> _Exercise_: Reproduction of part of the material below, pictures omitted: copy exactly, and only, the lines starting with the one with "Euskadi 2030 Industria" and going on through the one with "print/11898".

> _Data provided_:
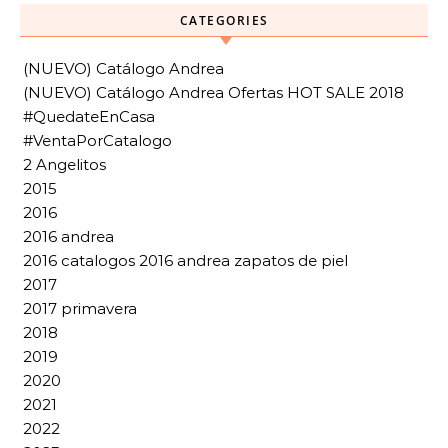
CATEGORIES
(NUEVO) Catálogo Andrea
(NUEVO) Catálogo Andrea Ofertas HOT SALE 2018
#QuedateEnCasa
#VentaPorCatalogo
2 Angelitos
2015
2016
2016 andrea
2016 catalogos 2016 andrea zapatos de piel
2017
2017 primavera
2018
2019
2020
2021
2022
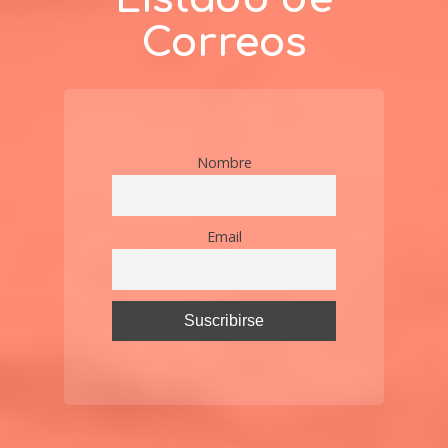
Correos
Nombre
Email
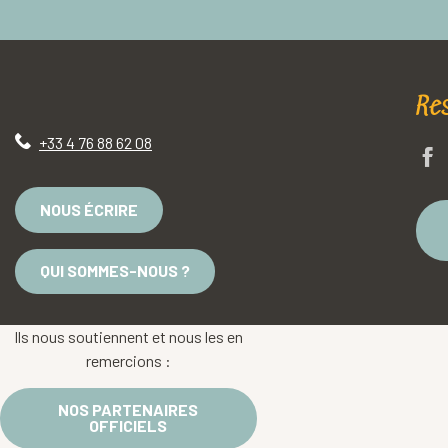
Re
+33 4 76 88 62 08
NOUS ÉCRIRE
QUI SOMMES-NOUS ?
Ils nous soutiennent et nous les en
remercions :
NOS PARTENAIRES
OFFICIELS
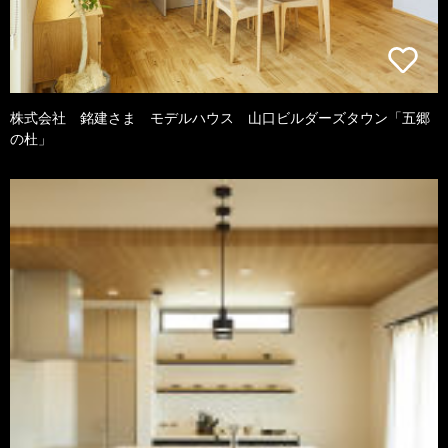
株式会社 銘建さま モデルハウス 山口ビルダーズタウン「五郷
の杜」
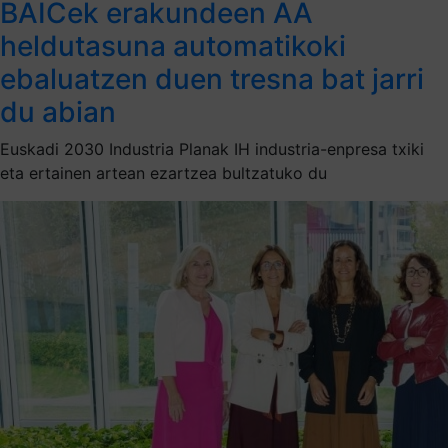
BAICek erakundeen AA
heldutasuna automatikoki
ebaluatzen duen tresna bat jarri
du abian
Euskadi 2030 Industria Planak IH industria-enpresa txiki
eta ertainen artean ezartzea bultzatuko du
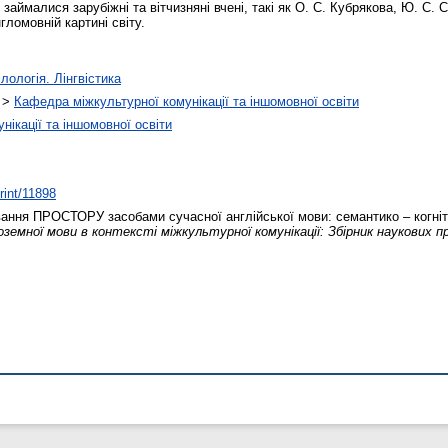
аймалися зарубіжні та вітчизняні вчені, такі як О. С. Кубрякова, Ю. С. С
ломовній картині світу.
лологія. Лінгвістика
>
Кафедра міжкультурної комунікації та іншомовної освіти
ікації та іншомовної освіти
print/11898
ня ПРОСТОРУ засобами сучасної англійської мови: семантико – когніт
оземної мови в контексті міжкультурної комунікації: Збірник наукових п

> _Final answer_:
Euskadi 2030 Industria Planak IH industria-enpresa txiki
eta ertainen artean ezartzea bultzatuko du
аймалися зарубіжні та вітчизняні вчені, такі як О. С. Кубрякова, Ю. С. С
ломовній картині світу.
лологія. Лінгвістика
>
Кафедра міжкультурної комунікації та іншомовної освіти
ікації та іншомовної освіти
print/11898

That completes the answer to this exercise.